Tapping into the hydroelectric power opportunities available would greatly improve the future of energy.

REFERENCES

[1] "Hydroelectric Power: How It Works." USGS. US Department of the Interior, 15 Aug. 2015. Web. [2] "Hydropower." The Engineering Toolbox. N.p., n.d. Web[3] McCarthy, Kevin E. "Pros and Cons of Hydropower." Connecticut General Assembly. N.p., 4 Oct. 2010. Web. [4] "10 Reasons for Promoting the Hydroelectricity." Itaipu Binacional. N.p., n.d. Web.[5] Office of Energy Efficiency and Renewable Energy. U.S. Department of Energy, n.d. Web.[6] "Hydroelectric Power." The Environmental Literacy Council. N.p., n.d. Web. [7] Rosa, Luiz P. "Hydroelectric, Thermal and Nuclear Generation." Sci Flo Brasil.
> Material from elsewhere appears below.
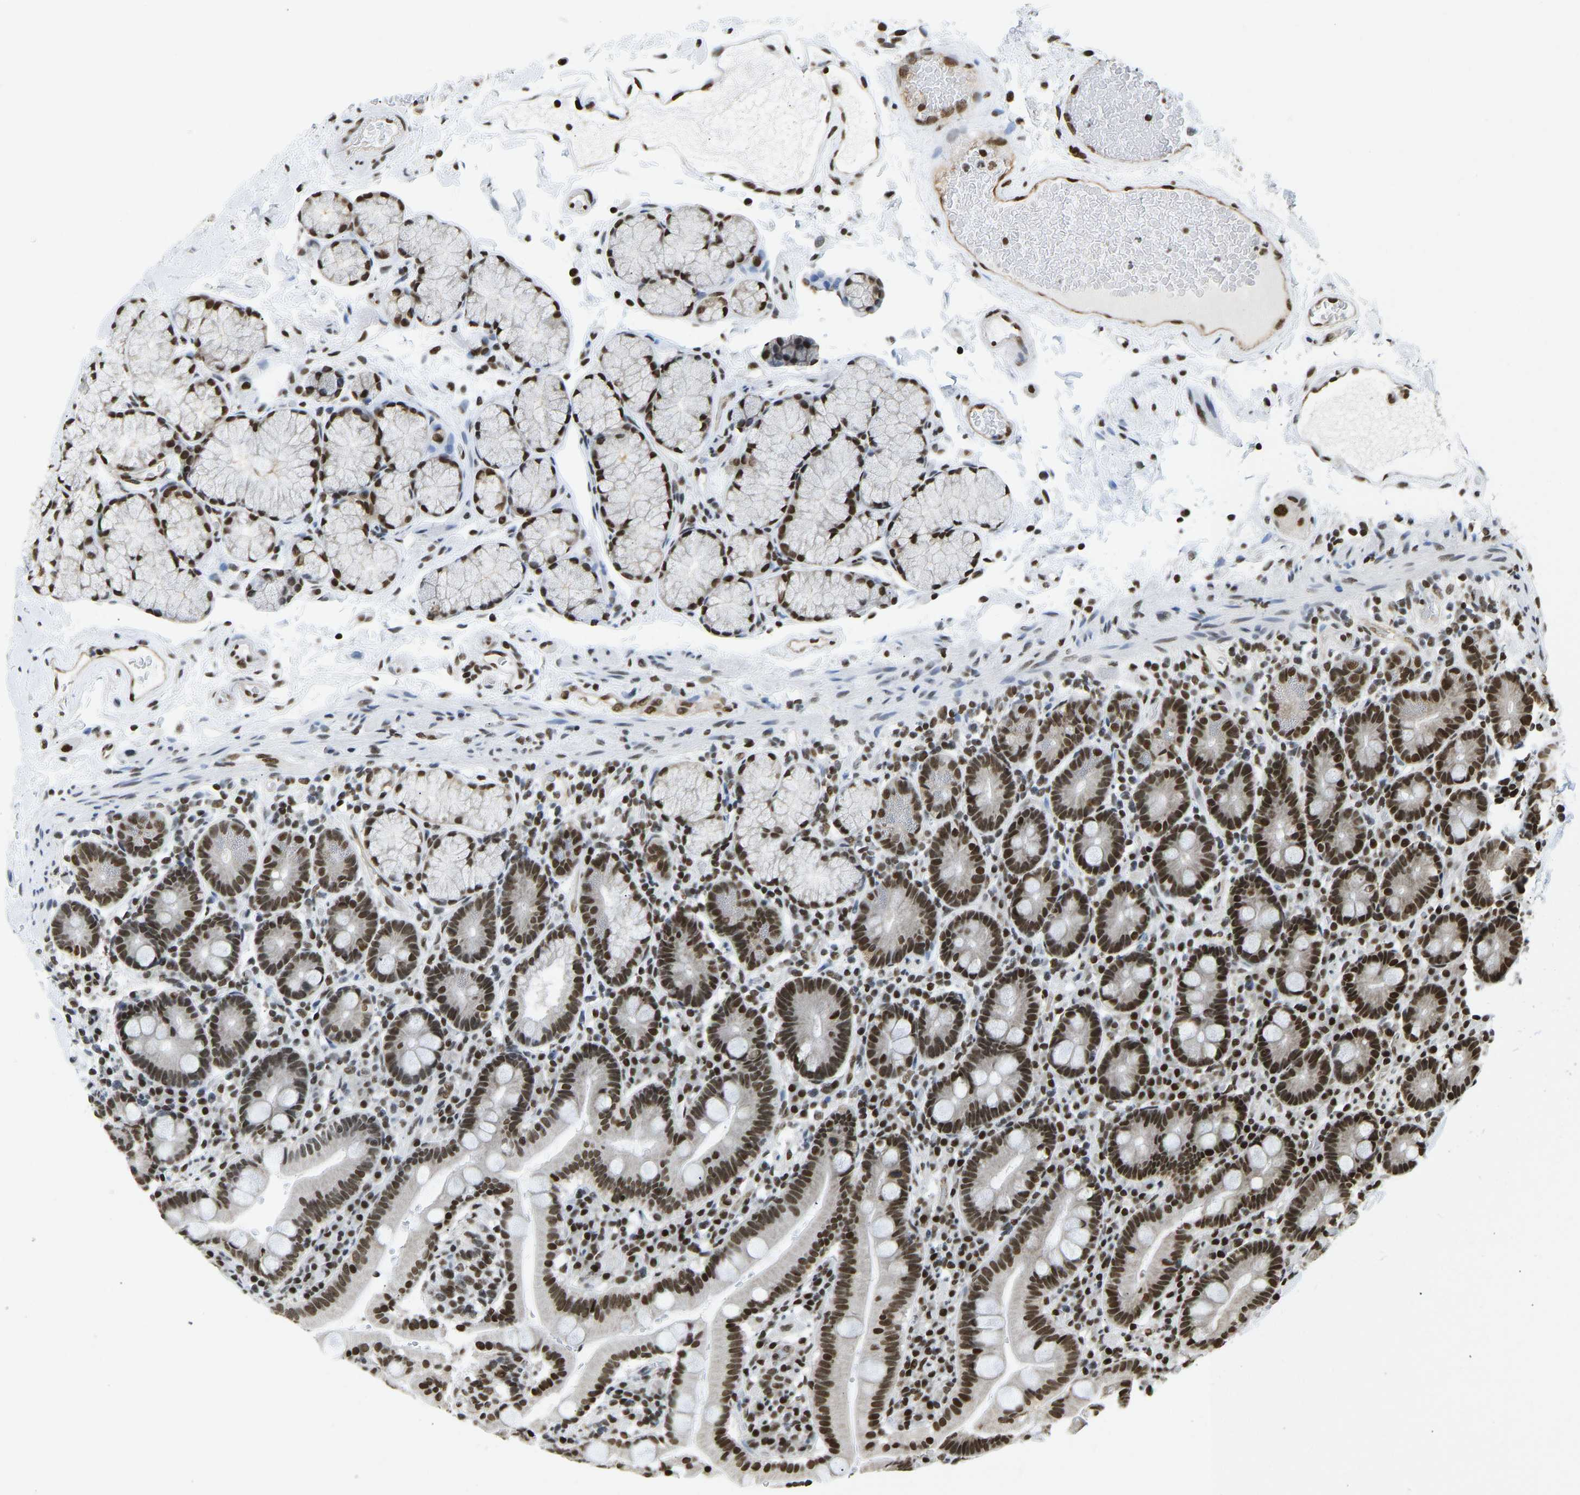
{"staining": {"intensity": "strong", "quantity": ">75%", "location": "nuclear"}, "tissue": "duodenum", "cell_type": "Glandular cells", "image_type": "normal", "snomed": [{"axis": "morphology", "description": "Normal tissue, NOS"}, {"axis": "topography", "description": "Small intestine, NOS"}], "caption": "Unremarkable duodenum displays strong nuclear staining in about >75% of glandular cells, visualized by immunohistochemistry. Nuclei are stained in blue.", "gene": "ZSCAN20", "patient": {"sex": "female", "age": 71}}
Cidade Universitária, n.d. Web. [8] "Environmental Impacts of Hydroelectric Power." Union of Concerned Scientists. N.p., n.d. Web.[9] Murkowski, Lisa, and Jay Faison. "Stop Wasting America’s Hydropower Potential." The New York Times. The New York Times, 14 Jan. 2016. Web.[10] "IEEE Code of Ethics." IEEE. N.p., n.d. Web.[11] "A Stochastic Approach to Hydroelectric Power Generation Planning in an Electricity Market." IEEE Xplore. IEEE, n.d. Web.[12] "Economic Dispatch Planning Based on Considerations of Wind Power Generation and Pumped Storage Hydroelectric Plants for Isolated Power Systems." IEEE Xplore. IEEE, n.d. Web.